[TASK]
Each record below gets repeated exactly, and pictures stay out of the copy.
══ ENTRIES SUPPLIED
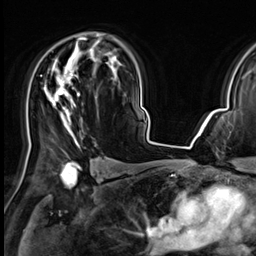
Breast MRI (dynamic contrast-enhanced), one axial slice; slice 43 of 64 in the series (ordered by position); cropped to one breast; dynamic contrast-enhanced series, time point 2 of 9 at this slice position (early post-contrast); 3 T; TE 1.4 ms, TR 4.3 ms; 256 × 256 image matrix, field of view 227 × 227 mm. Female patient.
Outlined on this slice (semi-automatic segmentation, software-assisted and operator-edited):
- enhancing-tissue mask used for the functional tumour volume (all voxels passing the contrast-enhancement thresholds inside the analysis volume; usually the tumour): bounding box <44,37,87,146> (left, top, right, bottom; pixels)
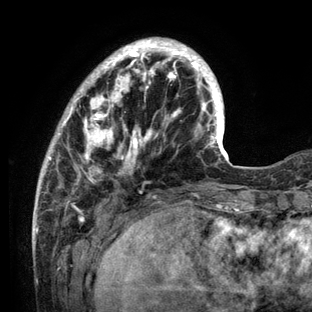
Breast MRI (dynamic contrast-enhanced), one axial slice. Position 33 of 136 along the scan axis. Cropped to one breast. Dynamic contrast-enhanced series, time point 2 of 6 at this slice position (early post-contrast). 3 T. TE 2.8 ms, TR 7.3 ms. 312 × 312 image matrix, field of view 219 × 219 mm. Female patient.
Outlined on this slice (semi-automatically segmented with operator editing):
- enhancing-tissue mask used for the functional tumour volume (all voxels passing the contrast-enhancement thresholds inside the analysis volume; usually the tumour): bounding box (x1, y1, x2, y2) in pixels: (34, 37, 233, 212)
════
[PROBLEM SOLUTION]
Breast MRI (dynamic contrast-enhanced), one axial slice; slice 43 of 64 in the series (ordered by position); cropped to one breast; dynamic contrast-enhanced series, time point 2 of 9 at this slice position (early post-contrast); 3 T; TE 1.4 ms, TR 4.3 ms; 256 × 256 image matrix, field of view 227 × 227 mm. Female patient.
Outlined on this slice (semi-automatic segmentation, software-assisted and operator-edited):
- enhancing-tissue mask used for the functional tumour volume (all voxels passing the contrast-enhancement thresholds inside the analysis volume; usually the tumour): bounding box <44,37,87,146> (left, top, right, bottom; pixels)
Breast MRI (dynamic contrast-enhanced), one axial slice. Position 33 of 136 along the scan axis. Cropped to one breast. Dynamic contrast-enhanced series, time point 2 of 6 at this slice position (early post-contrast). 3 T. TE 2.8 ms, TR 7.3 ms. 312 × 312 image matrix, field of view 219 × 219 mm. Female patient.
Outlined on this slice (semi-automatically segmented with operator editing):
- enhancing-tissue mask used for the functional tumour volume (all voxels passing the contrast-enhancement thresholds inside the analysis volume; usually the tumour): bounding box (x1, y1, x2, y2) in pixels: (34, 37, 233, 212)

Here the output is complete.